# Please Don't Go (Donald Peers) -- composer?



## robert@fm (Jan 19, 2012)

Having recently purchased (as an Amazon download) the six-disc album "Original Hits -- '60s" (my second-biggest single download purchase so far, after the Pink Floyd "Discovery" box set; this one album has a running time of nearly six hours), I've found that it includes a lovely song, "Please Don't Go" by Donald Peers.

I wanted to know who the composer was, so I went into File Info (Alt+3 in Winamp) to bring up the ID3 information.  However, the composer is listed as Jackie Rae, which I know is at best only partially correct; he may have written the lyrics, and even arranged the tune a bit, but the melody is something classical.  So, does anyone here know who the real composer was?

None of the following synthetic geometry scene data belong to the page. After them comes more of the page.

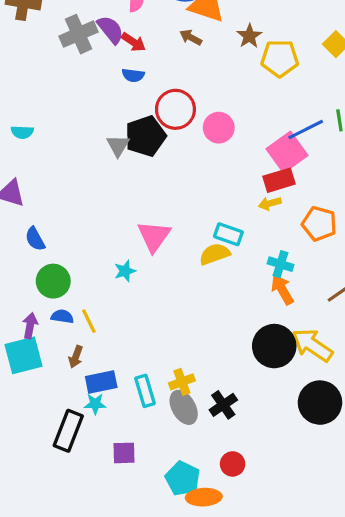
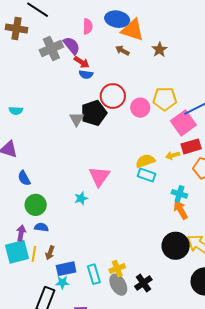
red arrow: (133, 42) -> (82, 62), moved
yellow pentagon: (280, 58) -> (165, 99), moved
red rectangle: (279, 180) -> (191, 146), moved
yellow semicircle: (215, 254) -> (145, 161), moved
yellow line: (89, 321) -> (34, 254), moved, turned 35

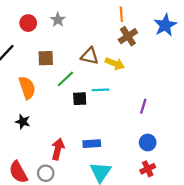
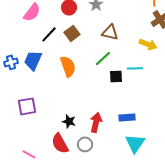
brown triangle: (90, 56) -> (110, 32), moved
brown square: (46, 58) -> (72, 33), moved, turned -35
black star: (23, 122) -> (69, 121), moved

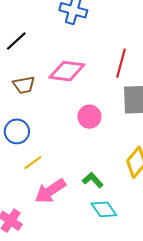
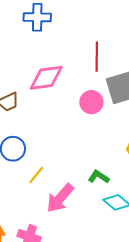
pink circle: (89, 117) -> (91, 102), moved

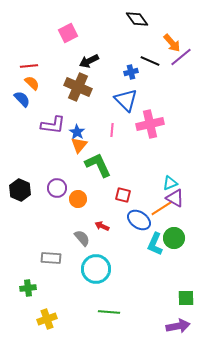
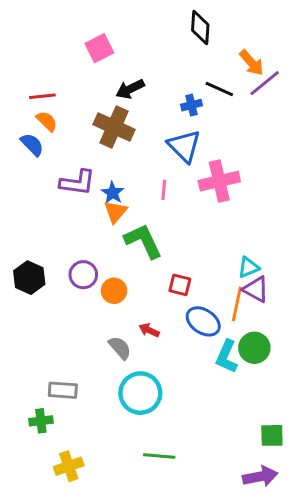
black diamond: (137, 19) -> (200, 28), turned 40
orange line: (162, 208) -> (237, 304), turned -45
gray rectangle: (51, 258) -> (63, 390), moved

(Also included is "A Lover's Concerto" by the Toys, and its file info has a similar error; the composer is listed as Denny Randell, but the tune is actually by an unknown Baroque composer, and is one of those collected by J. S. Bach in the Anna Magdelana Notebook.  It isn't even a concerto; it's a minuet.)


----------



## PhilT (Jan 19, 2012)

Talking of Donald Peers, I like the song 'Give Me One More Chance' that he sang.


----------



## David H (Jan 19, 2012)

According to this it was John Rae and Authur Reed ??

*http://music-releases.com/release/2103939/Please Don't Go*

___________________________

*And this says:*

He had a Top 10 chart entry in 1968 with "Please Don't Go", written by comedian Jackie Rae and Les Reed. 
In 1972 Peers returned to the stage after overcoming a severe back injury sustained in Australia, and had his last chart entry with the aptly titled "Give Me One More Chance". 

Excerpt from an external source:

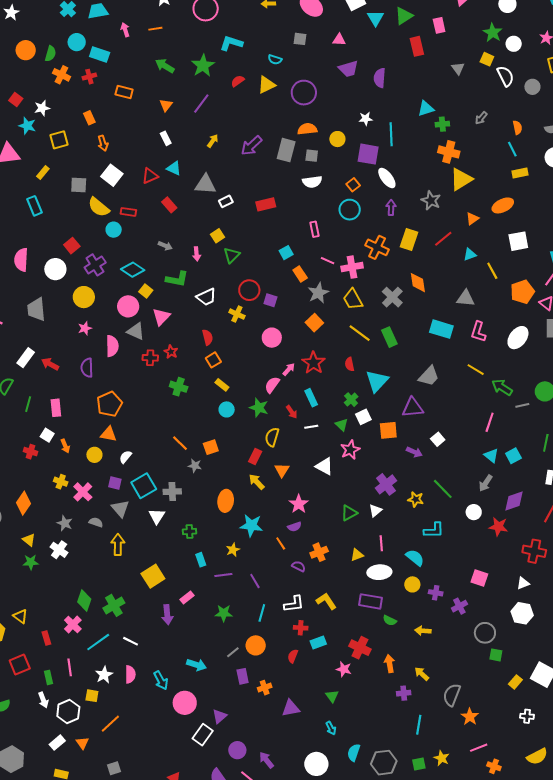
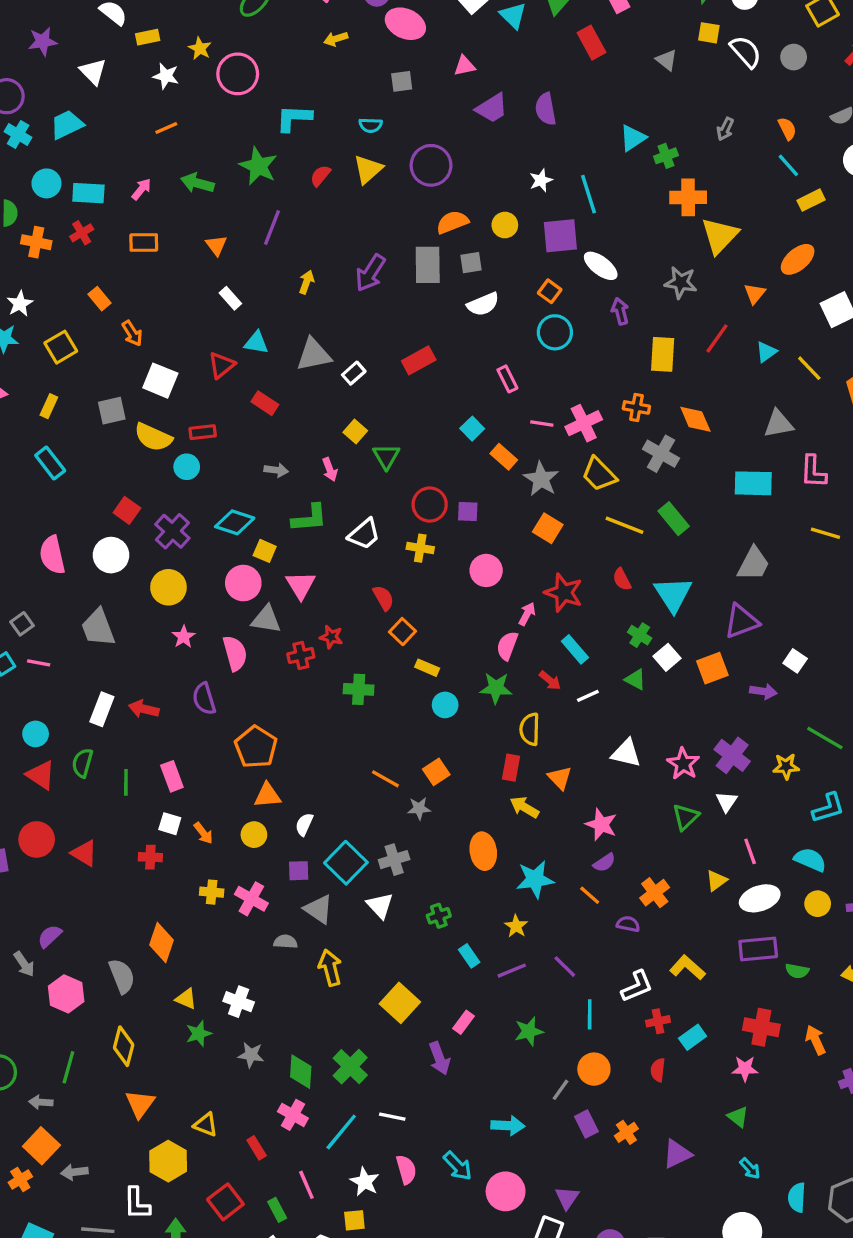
pink arrow: (125, 30) -> (141, 189), moved, turned 72
orange cross: (377, 247) -> (636, 407), moved, size x0.7
pink star: (350, 450) -> (683, 764), moved
gray star: (65, 523) -> (251, 1055), moved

*http://www.music.us/biography/artist/25122/donald_peers.html*


----------



## mcdonagh47 (Jan 19, 2012)

the melody was taken from the Tales of Hoffman, an opera by Offenbach.


----------



## ukjohn (Jan 19, 2012)

Reading this thread and the mention of Donald Peers brings back emotional and pleasant memories of my mum. When I was a teanager in the late 50s/early 60s, every Sunday Donald peers had a radio show, and I always sat with my mum to listen to the show, my mum was one of his biggest fans, although now in my 70s it brought back to me how much I still miss my mum.

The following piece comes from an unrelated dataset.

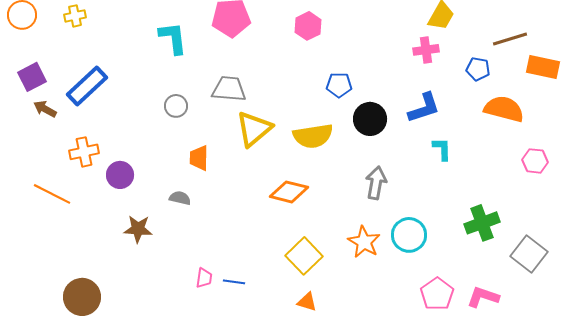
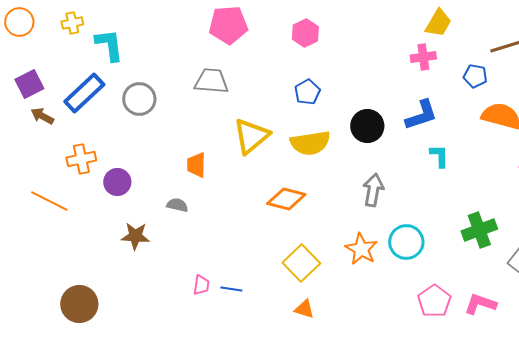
cyan L-shape: (173, 38) -> (109, 45), moved
blue pentagon: (339, 85) -> (307, 92), moved, turned -30
gray trapezoid: (229, 89) -> (211, 81), moved
gray circle: (176, 106) -> (139, 99), moved, size x1.4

Sorry to sound all soppy on your thread Robert..

John


----------



## mcdonagh47 (Jan 19, 2012)

mcdonagh47 said:


> the melody was taken from the Tales of Hoffman, an opera by Offenbach.



Its here on youtube ...a duet called the Barcarolle ....

http://www.youtube.com/watch?v=sQR0LQskL4E&feature=fvsr


----------



## ukjohn (Jan 19, 2012)

Thanks for that link McDonagh47. I've only ever heard the popular musical version of that tune, but I must admit that vocal version was fantastic, the girls voices complimented each other.

John.


----------